Порабощенный разум | страница 17



Но важнее другое: то, как адекватно и, я бы даже сказал, любовно описывает Милош творчество поэта совершенно иного склада, чем он сам. Для описания творчества Галчиньского на редкость уместна концепция карнавальности народной культуры, концепция Бахтина. В 1952 году этой концепции еще не было. Позже польские исследователи Галчиньского могли уже на Бахтина ссылаться и ссылались. А Милош, без помощи этой концепции, пишет, в сущности, то же, что писал бы, вооружась ею.

В главе «Альфа — или Моралист» Милош говорил о своем друге Ежи Анджеевском. С выходом «Порабощенного разума», со всеми его резкостями в адрес «Альфы», их дружба не оборвалась. «Наша дружба, — вспоминал Милош в своей поминальной статье 1983 года, сразу после смерти Анджеевского, — была довольно прочной, способной сохраняться несмотря на трения и споры. Я беспощадно описал Анджеевского в „Порабощенном разуме“, способствуя его пробуждению. Когда после 1956 года он приехал в Париж, он признал мою правоту, и все снова пришло в норму. Он бывал у меня дома в Монжероне, встречались мы и в Латинском квартале за вином…»

Анджеевский стряхнул с себя официальную идеологию мгновенно — уже в сатирическом, гротескном рассказе осени 1953 года «Великий плач бумажной головы». Личный опыт помог Анджеевскому написать две потрясающие книги о страшной одержимости верой, одержимости утопией. Это книги о религиозной жизни христиан Средневековья — «Мрак покрывает землю» (1957; об испанской инквизиции) и «Врата рая» (1960; о Крестовом походе детей), поэма в прозе, которую сам Анджеевский считал лучшей своей книгой. Позже он написал еще несколько сильных и значительных книг, но те две вещи имели наибольший успех во всем мире, были переведены сразу же на очень многие языки, в конце концов были переведены и на русский.
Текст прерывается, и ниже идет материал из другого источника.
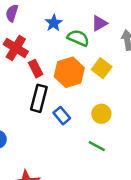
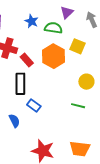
black rectangle: (39, 98) -> (20, 84), moved
blue rectangle: (62, 116) -> (34, 105), moved
green line: (97, 146) -> (78, 106), moved

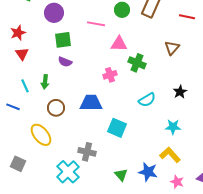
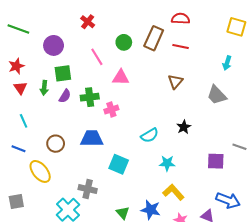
red line: (187, 17) -> (181, 46), moved
pink line: (96, 24) -> (97, 57), turned 48
purple semicircle: (65, 62) -> (65, 96), turned -80
green cross: (137, 63) -> (90, 97), moved, turned -30
green arrow: (45, 82) -> (44, 88), moved
blue line: (13, 107) -> (18, 149), moved
cyan star: (173, 127) -> (167, 163), moved
gray square: (18, 164) -> (16, 201), turned -35

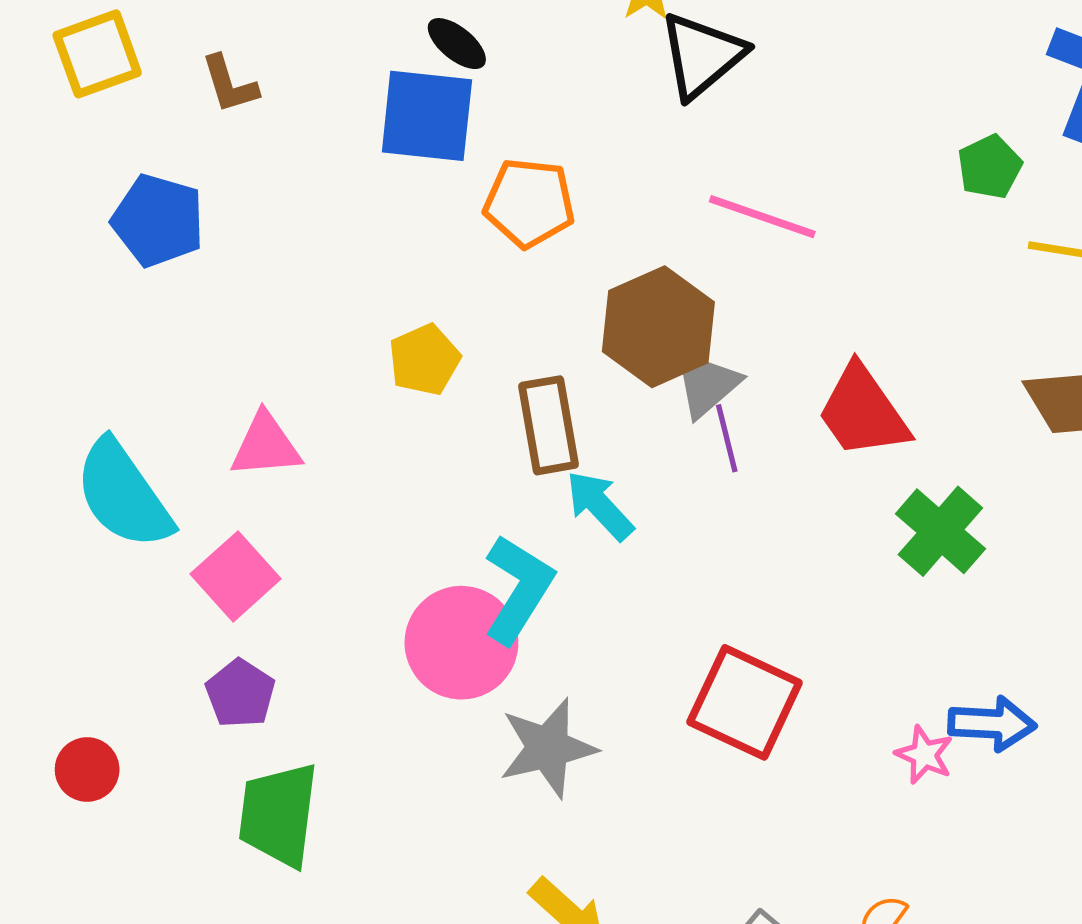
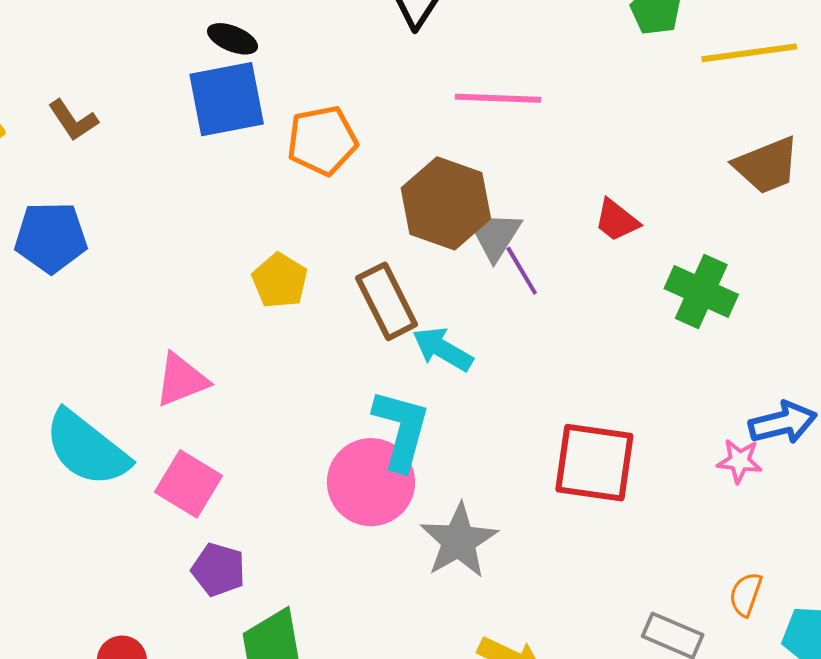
red trapezoid: (863, 412) -> (617, 220), size x0.6

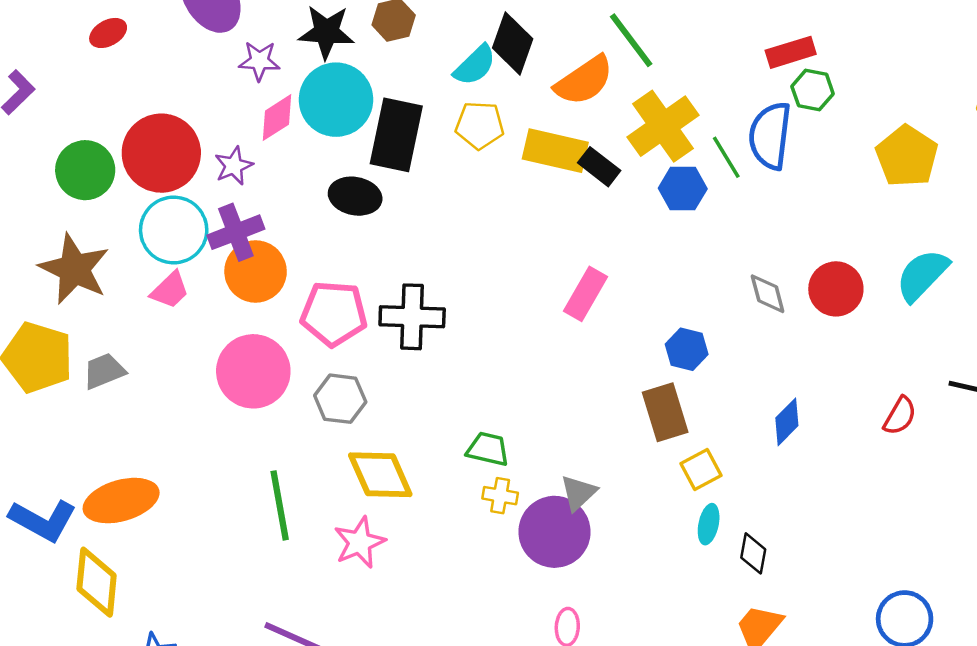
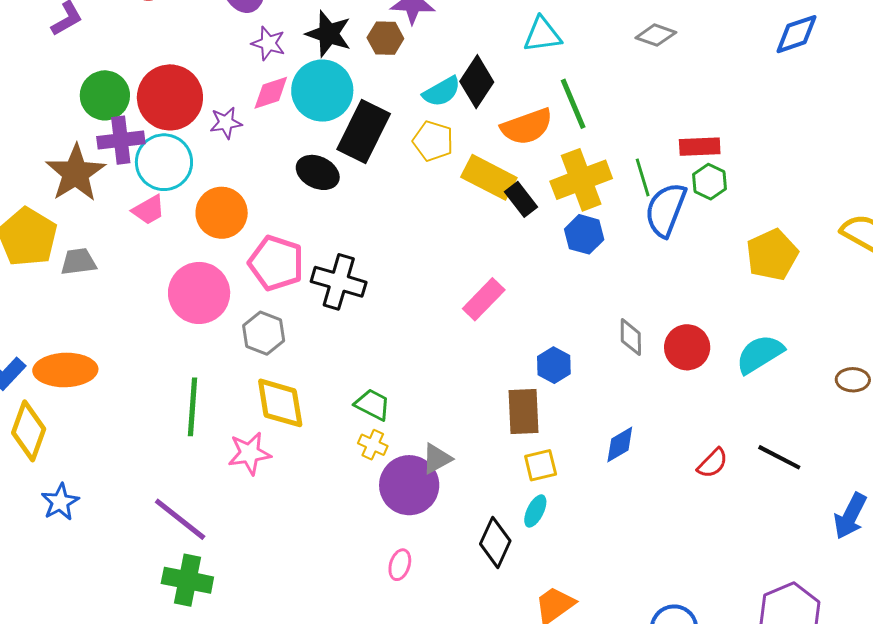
green line: (726, 157) -> (643, 177), moved
purple cross: (236, 232) -> (121, 140), moved
black diamond: (753, 553) -> (495, 542), moved, size x1.4

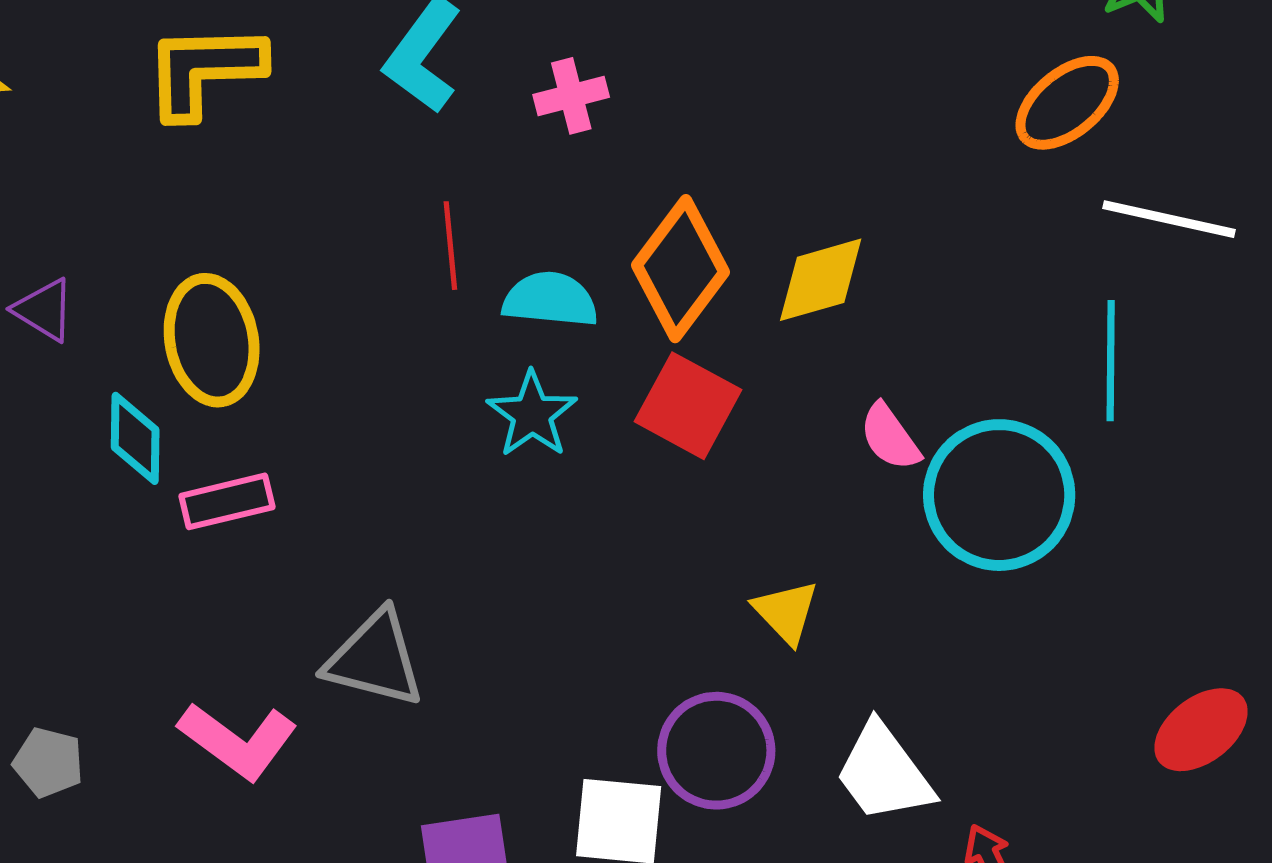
Все самое значительное Анджеевский создал после 1953 года, но близко знавший его Милош, хотя и писал в 1951-1952-м, уже придал его фигуре должную крупность.

Ежи Путрамент был членом виленской студенческой поэтической группы «Жагары». Разговор о Гамме-Путраменте дает Милошу возможность рассказать об остальных членах этой группы, а тем самым и о своей студенческой юности. Некоторые лирические строки и страницы этой главы книги уже предвещают ностальгическую виленскую тему в поэзии и прозе Милоша последующих лет.

Если в главах об Анджеевском, Боровском, Галчиньском Милош кратко описывает иноязычному читателю творчество этих еще неизвестных Западу польских писателей, иногда — в главе о Боровском — дает обширные цитаты, то в главе о Путраменте описываются не столько книги Путрамента, сколько его психология, идеологическая эволюция, политическая карьера.